Text block –

>>

Eric Newhill
New
Fair point Eric. But they did suggest owning part sins and not merely flicking them off as being in the past, so let's move on. Since you raise the Buddha, let's consider the idea of karma. If you want to post Buddha in defence of a position you can't fairly slice and dice the philosophy - as many Christians do to defend their uncharitable preference for OT idea, despite their faith being named for a much later prophet who repudiated many of the favoured notions.
The OT assertion that the sins of the fathers are visited upon succeeding generations is not too distant from the notion of karma - something now echoed in epigenetics (about which I have but a passing grasp).
While the 'moving finger' may have written and moved on, there is no sense that the consequences of what is written is just as footloose. If we take your seeming position at face value here is an argument against history - unless what we do is comb through what has happened to sift out the nice tings that make us feel good. The past does not matter unless it supports our POV.
I have just finished Henry Reynold's 'Why Weren't We Told'. Henry is a Tasmanian historian who not very popular because he started talking about frontier wars between whites and Aborigines. His research shows, conservatively, up to the 1930s, around 20,000 Aborigines were killed by whites, compared to maybe 2,500 whites killed by Aborigines. Aboriginal history says they were defending their country against an invader. We whites are told told about the conflict. Our myth is 'peaceful' occupation. That's not what our own historical records show.

<<

Data lines –

>>

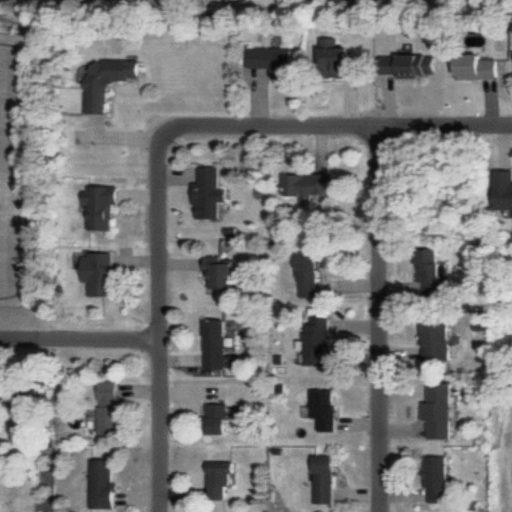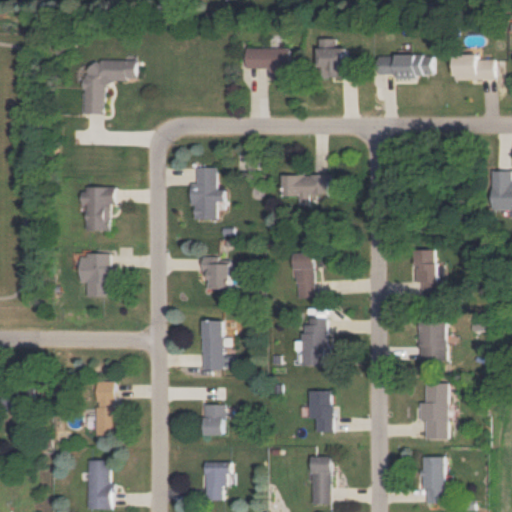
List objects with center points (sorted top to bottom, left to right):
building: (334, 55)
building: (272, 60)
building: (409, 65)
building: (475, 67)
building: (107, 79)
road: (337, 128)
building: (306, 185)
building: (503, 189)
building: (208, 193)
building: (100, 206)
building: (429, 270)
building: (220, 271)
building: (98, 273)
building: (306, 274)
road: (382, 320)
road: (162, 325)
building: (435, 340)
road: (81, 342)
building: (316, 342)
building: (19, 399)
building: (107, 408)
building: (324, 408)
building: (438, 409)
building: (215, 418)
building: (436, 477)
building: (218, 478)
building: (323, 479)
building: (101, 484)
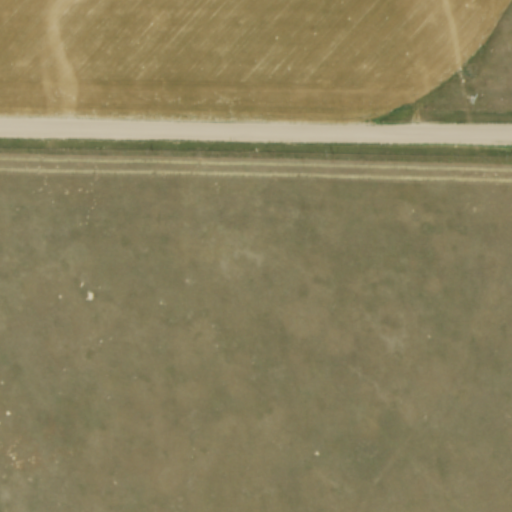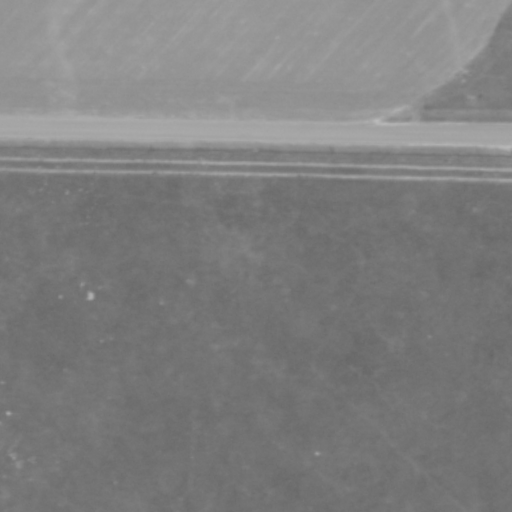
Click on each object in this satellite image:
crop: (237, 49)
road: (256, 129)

<<
>>

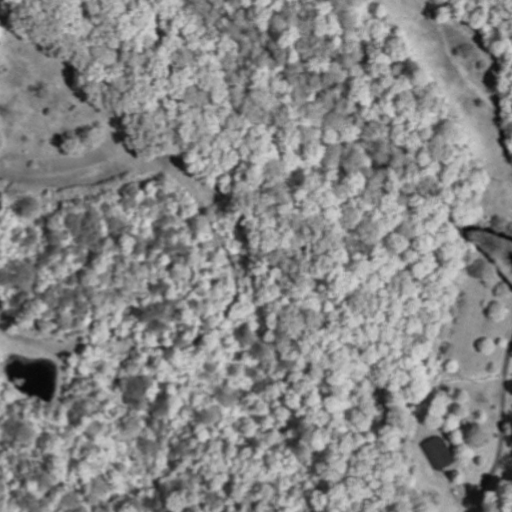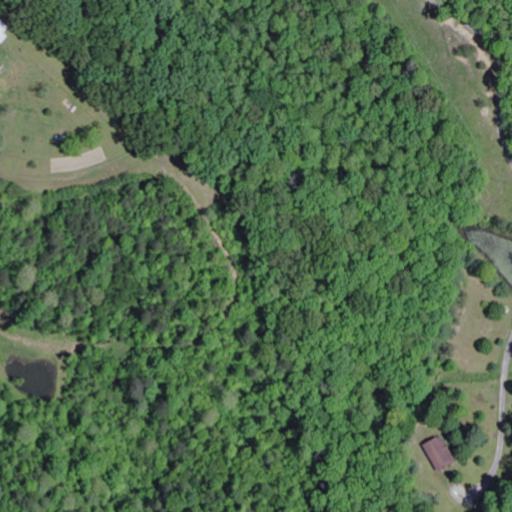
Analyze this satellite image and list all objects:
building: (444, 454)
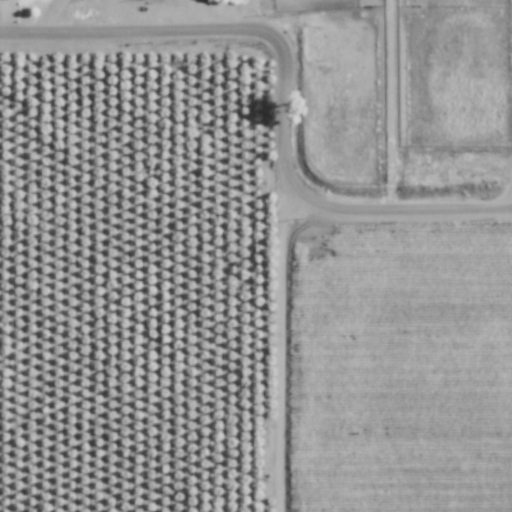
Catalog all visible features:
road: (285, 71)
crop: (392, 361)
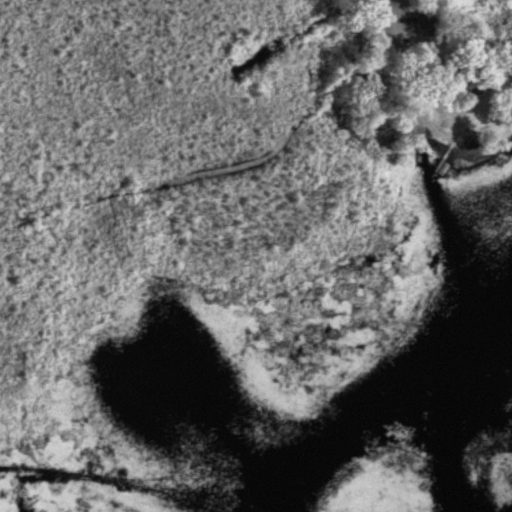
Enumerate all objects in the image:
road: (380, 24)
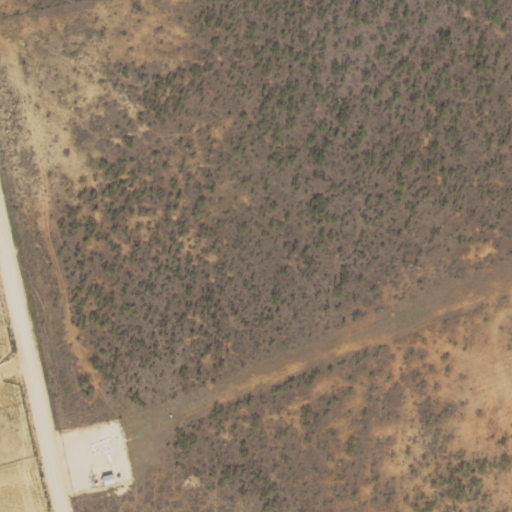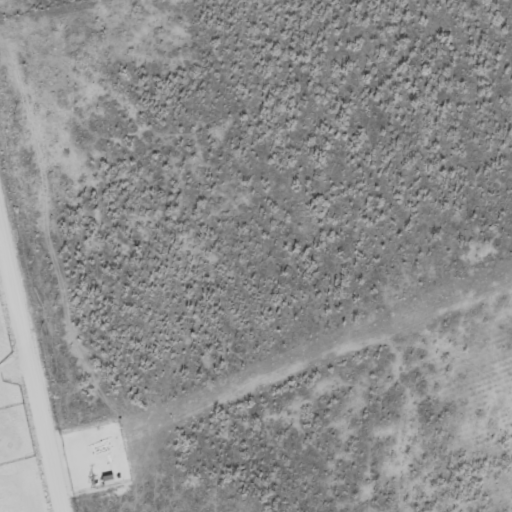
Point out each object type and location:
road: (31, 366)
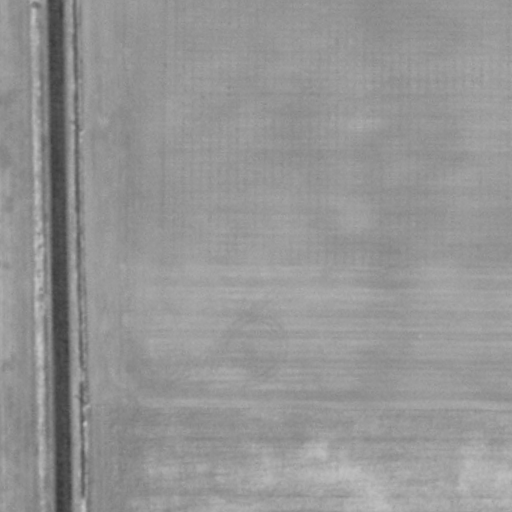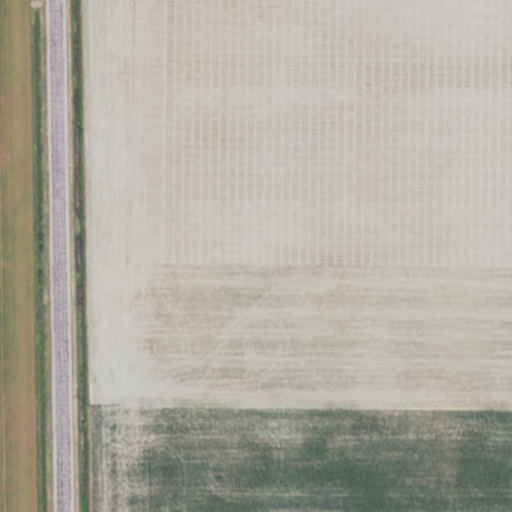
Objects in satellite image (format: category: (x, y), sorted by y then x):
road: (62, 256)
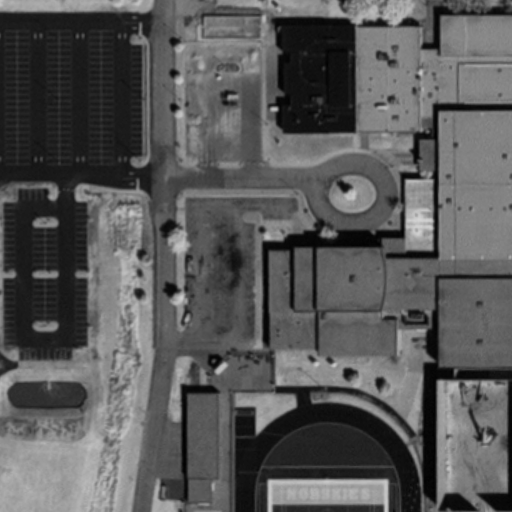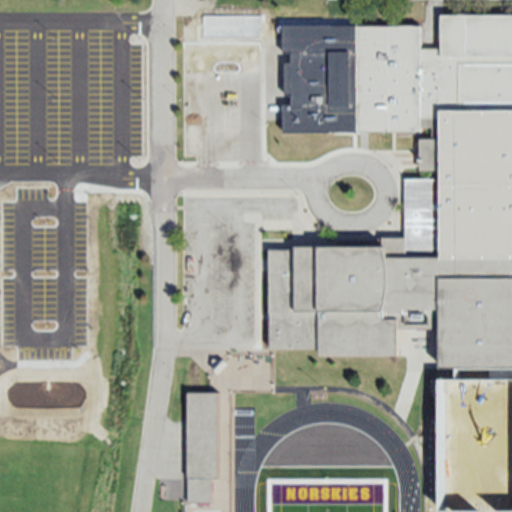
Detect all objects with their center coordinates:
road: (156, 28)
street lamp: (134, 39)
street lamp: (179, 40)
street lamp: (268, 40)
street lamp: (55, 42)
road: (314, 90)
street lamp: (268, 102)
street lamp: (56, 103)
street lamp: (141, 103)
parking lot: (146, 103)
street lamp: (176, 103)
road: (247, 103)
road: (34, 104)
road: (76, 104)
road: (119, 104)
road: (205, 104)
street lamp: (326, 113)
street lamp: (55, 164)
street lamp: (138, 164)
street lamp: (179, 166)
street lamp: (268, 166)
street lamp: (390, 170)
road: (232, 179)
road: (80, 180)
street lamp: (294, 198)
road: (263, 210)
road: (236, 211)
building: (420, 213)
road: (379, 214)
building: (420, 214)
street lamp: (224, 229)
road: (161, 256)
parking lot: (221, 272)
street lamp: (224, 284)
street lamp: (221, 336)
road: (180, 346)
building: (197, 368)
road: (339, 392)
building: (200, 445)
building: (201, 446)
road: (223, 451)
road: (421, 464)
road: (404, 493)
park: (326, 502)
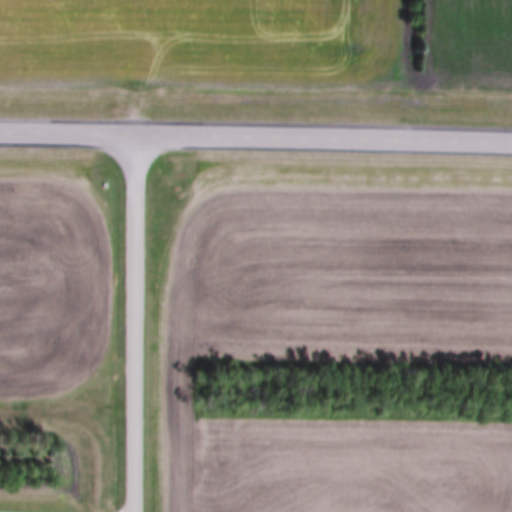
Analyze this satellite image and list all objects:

<<

Your task – Reproduce the forum comment above word for word, from "Eric Newhill" up to and including "a passing grasp).".

Written solution –
Eric Newhill
New
Fair point Eric. But they did suggest owning part sins and not merely flicking them off as being in the past, so let's move on. Since you raise the Buddha, let's consider the idea of karma. If you want to post Buddha in defence of a position you can't fairly slice and dice the philosophy - as many Christians do to defend their uncharitable preference for OT idea, despite their faith being named for a much later prophet who repudiated many of the favoured notions.
The OT assertion that the sins of the fathers are visited upon succeeding generations is not too distant from the notion of karma - something now echoed in epigenetics (about which I have but a passing grasp).